I've commented this before without any feedback so I hope I get it now smiley
When you multiply for example two 100 digit values, you need to put the result in a 200 digit mantissa to ensure correct result. Because, if every digit is 9 the least significant digit may flip all digits and affect the result.
However that small value is meaningless when making the Mandelbrot set, so you don't need more than 100 digits. This is even how fractal extreme is doing it, so even fx is a approximative! That is why it is so fast compared to if you use standard arbitrary precision libraries.
Further, when squaring you actually don't need to use more than 50 digits.

Does a general library such as GMP not make accurate correct calculations? I doubt that...

I have tried different options and using the same type of method described by the author of fx. This requires more memory per digit, and I was able to make it faster than the current up until some 4000 digits. Then it got significantly slower! I recall Botond mentioned this as an explanation why mantel machine doesn't go deeper, there is some optimization in the compilers that is lost.

I've also tried SIMD and was able to get more than 3 times faster. However that is only applicable on double, up to e600. Mandel machine analyses the values of the "delta" and use double, or even float, when values get appropriate high, but it is difficult to determine that in a chaotic system and MM have still some problems with glitches.

So, my conclusion is that I am not able to do anything at the moment smiley
I have been using kf for a while now, mosly on a 32bit machine.
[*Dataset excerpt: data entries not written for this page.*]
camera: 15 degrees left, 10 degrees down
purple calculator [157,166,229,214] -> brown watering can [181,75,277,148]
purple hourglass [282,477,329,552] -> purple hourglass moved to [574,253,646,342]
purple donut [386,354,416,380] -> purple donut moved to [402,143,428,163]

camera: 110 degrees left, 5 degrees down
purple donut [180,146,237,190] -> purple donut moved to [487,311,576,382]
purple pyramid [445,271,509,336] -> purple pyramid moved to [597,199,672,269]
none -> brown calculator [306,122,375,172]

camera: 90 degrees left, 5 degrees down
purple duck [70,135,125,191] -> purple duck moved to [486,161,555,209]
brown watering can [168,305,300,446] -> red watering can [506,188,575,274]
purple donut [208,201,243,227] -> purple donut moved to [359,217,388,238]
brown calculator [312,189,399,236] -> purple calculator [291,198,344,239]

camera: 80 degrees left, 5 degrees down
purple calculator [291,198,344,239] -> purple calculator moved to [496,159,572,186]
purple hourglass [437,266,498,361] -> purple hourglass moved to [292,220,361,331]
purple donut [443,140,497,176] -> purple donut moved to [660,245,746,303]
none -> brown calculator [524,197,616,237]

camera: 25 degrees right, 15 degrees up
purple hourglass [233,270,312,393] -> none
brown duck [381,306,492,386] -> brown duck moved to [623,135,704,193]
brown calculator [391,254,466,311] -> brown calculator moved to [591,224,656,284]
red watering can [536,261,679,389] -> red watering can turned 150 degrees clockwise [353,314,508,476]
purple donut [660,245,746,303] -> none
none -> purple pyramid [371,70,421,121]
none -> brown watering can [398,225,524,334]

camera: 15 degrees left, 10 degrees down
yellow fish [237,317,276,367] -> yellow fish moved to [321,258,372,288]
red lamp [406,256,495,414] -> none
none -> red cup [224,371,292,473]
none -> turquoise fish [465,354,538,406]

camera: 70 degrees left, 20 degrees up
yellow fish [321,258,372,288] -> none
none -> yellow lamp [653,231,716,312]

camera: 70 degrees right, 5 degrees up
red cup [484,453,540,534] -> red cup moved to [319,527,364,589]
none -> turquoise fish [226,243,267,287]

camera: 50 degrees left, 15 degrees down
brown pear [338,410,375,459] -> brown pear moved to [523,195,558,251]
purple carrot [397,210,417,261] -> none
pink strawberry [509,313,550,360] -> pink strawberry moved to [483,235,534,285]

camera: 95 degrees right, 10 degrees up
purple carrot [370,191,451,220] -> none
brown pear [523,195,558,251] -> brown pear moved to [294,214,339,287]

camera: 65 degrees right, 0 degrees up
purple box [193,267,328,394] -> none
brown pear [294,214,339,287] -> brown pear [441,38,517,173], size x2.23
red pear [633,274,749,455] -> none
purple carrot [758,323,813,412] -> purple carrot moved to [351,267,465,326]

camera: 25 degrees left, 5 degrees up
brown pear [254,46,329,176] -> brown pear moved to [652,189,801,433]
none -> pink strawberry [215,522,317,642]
And I think there is nothing wrong with the program in terms of speed. For me, on 32bit it takes two days to make a movie and about twenty minutes to an hour on average to render a 6400×3600 image. On 64bit about 20 minutes to an hour to make a 16k by 9k image. And the zooming speed is nothing I can complain about. I would rather take time to make a good zoom. And even the formulas that have recently been added are many times faster than I expected.

I would not want a faster but unstable program. It would make things frustrating instead of relaxing. I would suggest keeping the program like it is.